# SLH show brag :) how did everyone do?



## Vixxen (Jan 13, 2009)

well today was the SLH show and sadly i could not take my young female due to her injuring her tail but my big lad made up for that! today he won his 3rd grand in a strong class of 9 and was made up to Grand Premier, he then won best of breed, a 1st, 2nd and 3rd in misc classes and then Best In Show Norwegian Neuter! (he was overall BIS at the breed show a few weeks ago so this is great!)

how did everyone else do?!


----------



## Jonescat (Feb 5, 2012)

Congrats! Good to see he hasn't lost his looks in the last few weeks!


----------



## dexter (Nov 29, 2008)

Well done! Lovely rosettes xx


----------



## Donskie (Feb 2, 2011)

Congrats on your good day, was lovely show despite the hall being very warm.
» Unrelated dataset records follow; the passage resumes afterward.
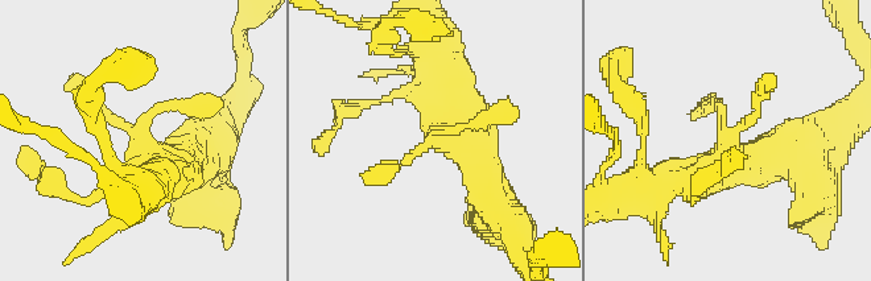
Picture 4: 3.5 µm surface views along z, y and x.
act=view view=em slice=xy step=5 show=tint pic=4 at=(143, 131)

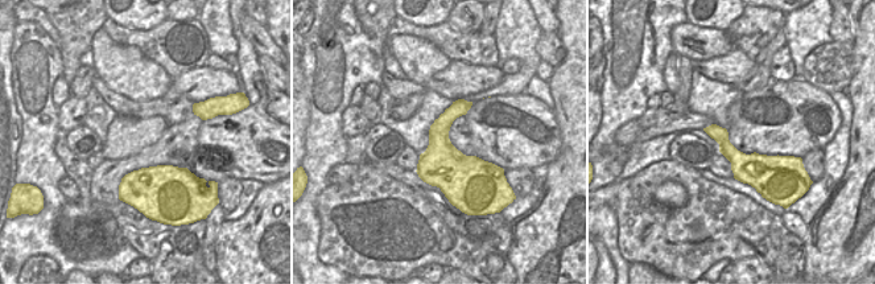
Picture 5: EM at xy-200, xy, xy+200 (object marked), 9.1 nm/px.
act=keep width_nm=400 runs_along=4:(159, 174), (211, 114) found='one cell here'

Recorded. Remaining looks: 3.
act=view view=3d um=8 pic=1 at=(870, 198) why='small branch off a trunk'

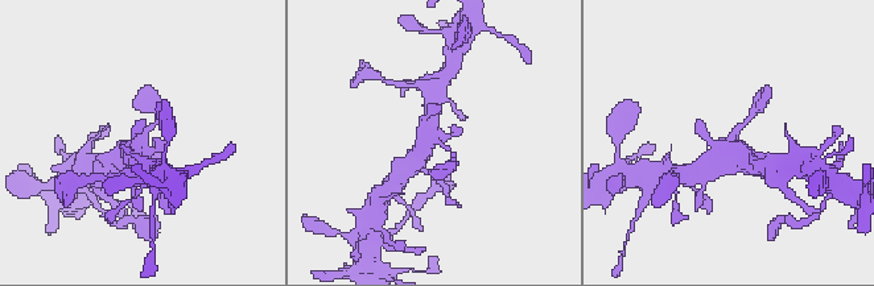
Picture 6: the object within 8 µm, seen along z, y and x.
act=view view=em slice=xy step=3 show=tint pic=6 at=(733, 139)

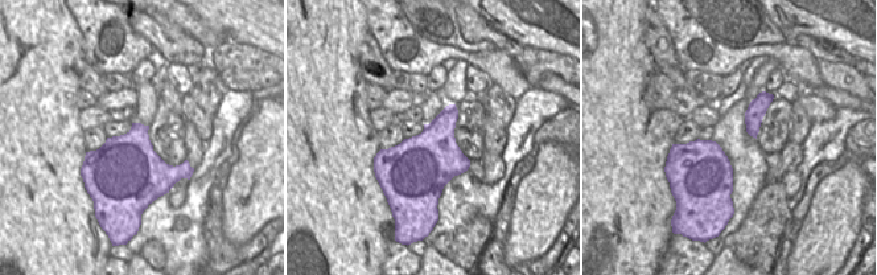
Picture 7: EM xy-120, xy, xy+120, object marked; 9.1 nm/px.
act=keep runs_along=6:(412, 165), (429, 139), (431, 112) found='one cell here'

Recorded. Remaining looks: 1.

We had a good day too, will post later with our results.

Well Done :thumbup:


----------



## lymorelynn (Oct 4, 2008)

Looking gorgeous :001_wub:
Congratulations on the great results :thumbup1:


----------



## jo-pop (May 27, 2011)

Congratulations! He's flying high at the moment! Good work, hope it continues


----------



## MCWillow (Aug 26, 2011)

Wow! He is stunning - well done :thumbup:


----------



## Kattkinkatt (Sep 13, 2011)

Hey well done!


----------



## jenny armour (Feb 28, 2010)

congratulations


----------



## raggs (Aug 3, 2008)

what a fantastic day you had, well done, well deserved..........Chris.


----------



## Cazzer (Feb 1, 2010)

many congratulations!!!


----------